Above zoomed in and below, a 16mm wide view showing the many stars above the lava we have been seeing on these clear nights: Photos taken from the Kalapana lava viewing road the last two nights.
Big Dipper among the many stars(Click on the images to open a larger view window)
This surface lava is being fed by lava tubes from the TEB eruption site far above the edge of the pali where the lava is resurfacing as A`a and pahoehoe breakouts from the 1900 down to at least the 1000-foot elevation.
Deflation/Inflation, or DI events of the Kilauea magma chambers are being recorded by USGS/HVO crater monitors and currently the graphs are showing some strong inflation, which likely is manifesting on the pali breakout by the brighter and more rapid advancement of surface lava:
The Halema’uma’u crater is also being strongly affected by the rise in magma pressure below it and this is seen visibly by the lighter plume rising from the craters eruptive pit vent, as shown by the screen-capture below and as also described on the USGS/HVO update page this morning. They say, “… there was a brief high stand of lava last night between 6:40 and 7:40 pm last night and another started at 6:45 am this morning and has not yet completed”. In past report updates by them they describe how a ‘high stand of lava’, meaning molten lava within the pit vent rises up inside the vent column, causes less sulfur dioxide gas, and other gasses, to be released, creating a thinner visible plume:
There are no active lava breakouts on coastal flats and no ocean entry lava at this time.
I will update these blog postings next when there are some significant changes or newsworthy reports to offer you :)

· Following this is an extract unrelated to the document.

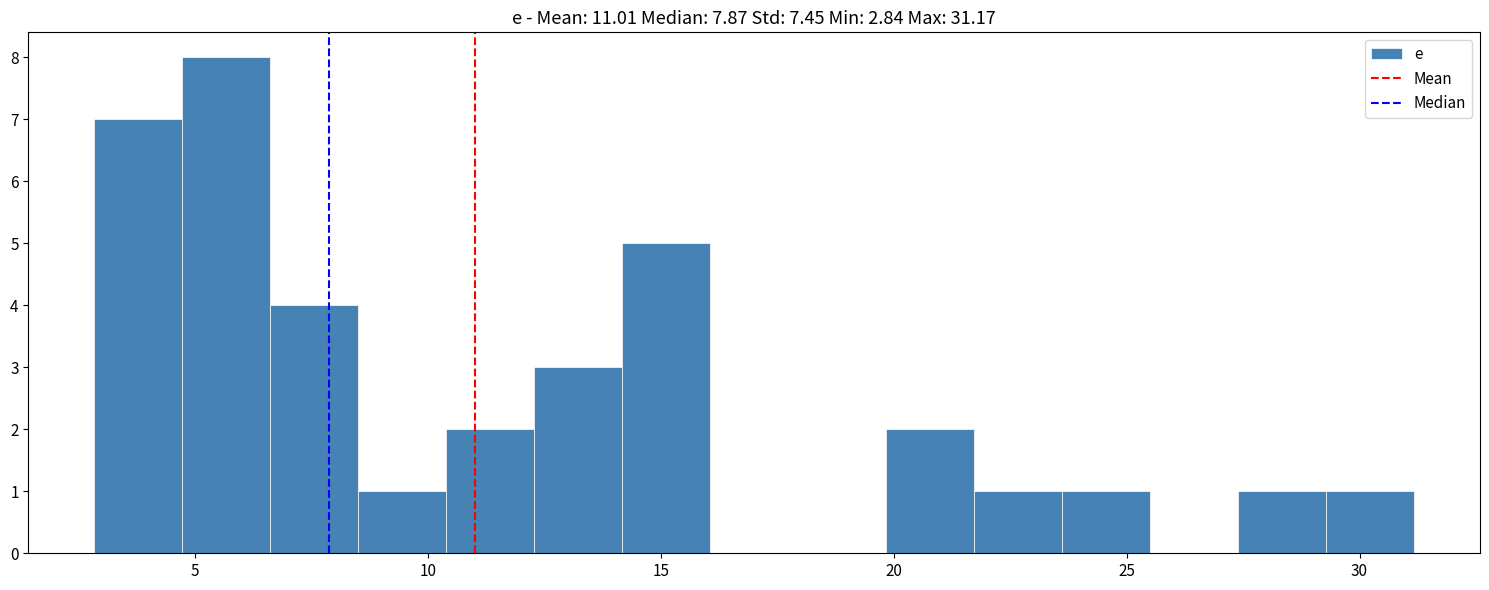

Around what value on the x-axis is the tallest bar? Give the approximate position of its centre, as read against the axis.

5.5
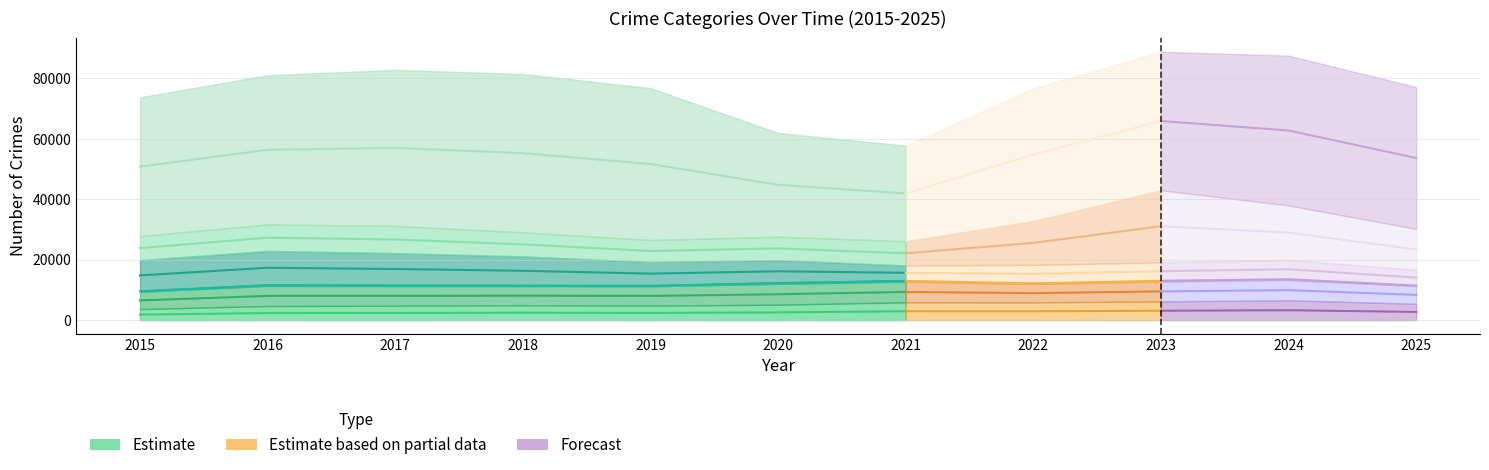

What is the smallest value displayed?

1826.5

Active lava viewing prospects for the public:
1) The Halema’uma’u crater has been degassing sulfur dioxide fumes by day and glowing strongly at times after dark from lava deep within the craters pit vent. The broiling molten lava moves up and down inside this massive eruptive vent by hundreds of feet at times, in kind of a pistoning action. This raising and lowering of lava has the potential to breach the floor of the crater and likely will do so in the future. Great views of this impressive crater are from the Jaggar Museum balcony within the Hawaii Volcanoes National Park, depending on the weather; and the park is open to the public 24 hours a day with a nominal entrance fee by day..
2) Coastal viewing: Three to four hundred visitors seeking to witness lava activity have been arriving daily at the Hawaii County Kalapana viewing area: The viewing area is essentially the last mile of paved road on highway 130; the end of which is the same location where lava came onto the highway on May 5th, 2010. A 1/2- mile walk down the road gives views of the lava fuming/degassing where it is coming down the distant pali during the day. After dark lava glow can easily be seen in two or three places high atop the mountain slopes, which is becoming a little brighter each night as it works further down the mountain towards the coastal flats and highway 130..
Official viewing hours are from 2:00 PM until around 9/9:30 PM - everyday, with last car allowed in at 8:00 PM. On site are security personnel and a few port-o-potties at both the parking lot and at the end of the road. Vendors occasionally have drinking water and flashlights but it is best to bring both these things with you and also some decent walking shoes. This end of highway 130 is open to all traffic on all other hours.